*** Opening EXTRACTED MATERIAL ***
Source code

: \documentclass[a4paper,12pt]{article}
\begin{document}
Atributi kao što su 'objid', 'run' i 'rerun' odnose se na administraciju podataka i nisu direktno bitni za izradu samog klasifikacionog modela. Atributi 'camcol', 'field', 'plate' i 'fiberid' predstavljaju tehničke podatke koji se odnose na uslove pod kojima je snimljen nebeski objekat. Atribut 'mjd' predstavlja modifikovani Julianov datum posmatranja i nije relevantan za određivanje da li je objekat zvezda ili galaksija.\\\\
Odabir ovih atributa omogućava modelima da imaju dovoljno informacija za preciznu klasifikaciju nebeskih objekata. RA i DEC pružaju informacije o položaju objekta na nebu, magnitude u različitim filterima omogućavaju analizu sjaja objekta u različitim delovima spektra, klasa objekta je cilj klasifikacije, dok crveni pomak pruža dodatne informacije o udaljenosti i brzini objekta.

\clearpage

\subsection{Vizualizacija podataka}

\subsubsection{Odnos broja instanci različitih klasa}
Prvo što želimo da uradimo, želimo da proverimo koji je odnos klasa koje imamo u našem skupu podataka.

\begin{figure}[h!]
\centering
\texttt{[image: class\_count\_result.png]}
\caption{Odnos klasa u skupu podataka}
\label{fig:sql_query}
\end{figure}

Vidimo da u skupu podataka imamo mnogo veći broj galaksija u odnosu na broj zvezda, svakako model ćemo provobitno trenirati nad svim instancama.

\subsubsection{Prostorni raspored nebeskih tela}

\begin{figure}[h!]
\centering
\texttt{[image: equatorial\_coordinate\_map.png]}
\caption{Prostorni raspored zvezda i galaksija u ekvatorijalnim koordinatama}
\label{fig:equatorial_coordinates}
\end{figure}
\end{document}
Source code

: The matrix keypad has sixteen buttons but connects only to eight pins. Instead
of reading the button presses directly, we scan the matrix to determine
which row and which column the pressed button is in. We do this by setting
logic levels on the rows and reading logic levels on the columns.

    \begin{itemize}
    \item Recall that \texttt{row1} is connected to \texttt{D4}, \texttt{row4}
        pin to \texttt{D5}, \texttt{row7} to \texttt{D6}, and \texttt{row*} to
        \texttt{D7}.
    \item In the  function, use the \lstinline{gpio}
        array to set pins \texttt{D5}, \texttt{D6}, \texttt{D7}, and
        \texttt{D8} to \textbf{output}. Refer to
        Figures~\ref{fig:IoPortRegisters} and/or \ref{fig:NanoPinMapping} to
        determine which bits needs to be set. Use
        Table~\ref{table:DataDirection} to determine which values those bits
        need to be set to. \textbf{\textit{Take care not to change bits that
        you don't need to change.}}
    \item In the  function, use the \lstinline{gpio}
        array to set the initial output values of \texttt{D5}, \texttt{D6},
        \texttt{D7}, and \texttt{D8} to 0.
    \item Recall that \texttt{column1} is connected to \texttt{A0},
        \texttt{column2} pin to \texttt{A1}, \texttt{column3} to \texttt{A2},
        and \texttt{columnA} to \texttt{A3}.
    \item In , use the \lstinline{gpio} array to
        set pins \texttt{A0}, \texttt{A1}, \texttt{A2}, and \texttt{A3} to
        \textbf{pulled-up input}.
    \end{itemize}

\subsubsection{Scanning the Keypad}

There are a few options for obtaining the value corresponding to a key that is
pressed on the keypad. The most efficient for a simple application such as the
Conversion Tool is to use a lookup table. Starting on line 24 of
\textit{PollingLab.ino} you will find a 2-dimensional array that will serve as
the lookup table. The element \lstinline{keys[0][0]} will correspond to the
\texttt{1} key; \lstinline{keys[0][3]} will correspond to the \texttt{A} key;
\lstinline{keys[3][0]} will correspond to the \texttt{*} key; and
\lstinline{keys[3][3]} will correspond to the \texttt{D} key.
*** Closing EXTRACTED MATERIAL ***
## EXERCISE
Retype the entries above exactly as they appear.

## ANSWER BOX
Source code

: \documentclass[a4paper,12pt]{article}
\begin{document}
Atributi kao što su 'objid', 'run' i 'rerun' odnose se na administraciju podataka i nisu direktno bitni za izradu samog klasifikacionog modela. Atributi 'camcol', 'field', 'plate' i 'fiberid' predstavljaju tehničke podatke koji se odnose na uslove pod kojima je snimljen nebeski objekat. Atribut 'mjd' predstavlja modifikovani Julianov datum posmatranja i nije relevantan za određivanje da li je objekat zvezda ili galaksija.\\\\
Odabir ovih atributa omogućava modelima da imaju dovoljno informacija za preciznu klasifikaciju nebeskih objekata. RA i DEC pružaju informacije o položaju objekta na nebu, magnitude u različitim filterima omogućavaju analizu sjaja objekta u različitim delovima spektra, klasa objekta je cilj klasifikacije, dok crveni pomak pruža dodatne informacije o udaljenosti i brzini objekta.

\clearpage

\subsection{Vizualizacija podataka}

\subsubsection{Odnos broja instanci različitih klasa}
Prvo što želimo da uradimo, želimo da proverimo koji je odnos klasa koje imamo u našem skupu podataka.

\begin{figure}[h!]
\centering
\texttt{[image: class\_count\_result.png]}
\caption{Odnos klasa u skupu podataka}
\label{fig:sql_query}
\end{figure}

Vidimo da u skupu podataka imamo mnogo veći broj galaksija u odnosu na broj zvezda, svakako model ćemo provobitno trenirati nad svim instancama.

\subsubsection{Prostorni raspored nebeskih tela}

\begin{figure}[h!]
\centering
\texttt{[image: equatorial\_coordinate\_map.png]}
\caption{Prostorni raspored zvezda i galaksija u ekvatorijalnim koordinatama}
\label{fig:equatorial_coordinates}
\end{figure}
\end{document}
Source code

: The matrix keypad has sixteen buttons but connects only to eight pins. Instead
of reading the button presses directly, we scan the matrix to determine
which row and which column the pressed button is in. We do this by setting
logic levels on the rows and reading logic levels on the columns.

    \begin{itemize}
    \item Recall that \texttt{row1} is connected to \texttt{D4}, \texttt{row4}
        pin to \texttt{D5}, \texttt{row7} to \texttt{D6}, and \texttt{row*} to
        \texttt{D7}.
    \item In the  function, use the \lstinline{gpio}
        array to set pins \texttt{D5}, \texttt{D6}, \texttt{D7}, and
        \texttt{D8} to \textbf{output}. Refer to
        Figures~\ref{fig:IoPortRegisters} and/or \ref{fig:NanoPinMapping} to
        determine which bits needs to be set. Use
        Table~\ref{table:DataDirection} to determine which values those bits
        need to be set to. \textbf{\textit{Take care not to change bits that
        you don't need to change.}}
    \item In the  function, use the \lstinline{gpio}
        array to set the initial output values of \texttt{D5}, \texttt{D6},
        \texttt{D7}, and \texttt{D8} to 0.
    \item Recall that \texttt{column1} is connected to \texttt{A0},
        \texttt{column2} pin to \texttt{A1}, \texttt{column3} to \texttt{A2},
        and \texttt{columnA} to \texttt{A3}.
    \item In , use the \lstinline{gpio} array to
        set pins \texttt{A0}, \texttt{A1}, \texttt{A2}, and \texttt{A3} to
        \textbf{pulled-up input}.
    \end{itemize}

\subsubsection{Scanning the Keypad}

There are a few options for obtaining the value corresponding to a key that is
pressed on the keypad. The most efficient for a simple application such as the
Conversion Tool is to use a lookup table. Starting on line 24 of
\textit{PollingLab.ino} you will find a 2-dimensional array that will serve as
the lookup table. The element \lstinline{keys[0][0]} will correspond to the
\texttt{1} key; \lstinline{keys[0][3]} will correspond to the \texttt{A} key;
\lstinline{keys[3][0]} will correspond to the \texttt{*} key; and
\lstinline{keys[3][3]} will correspond to the \texttt{D} key.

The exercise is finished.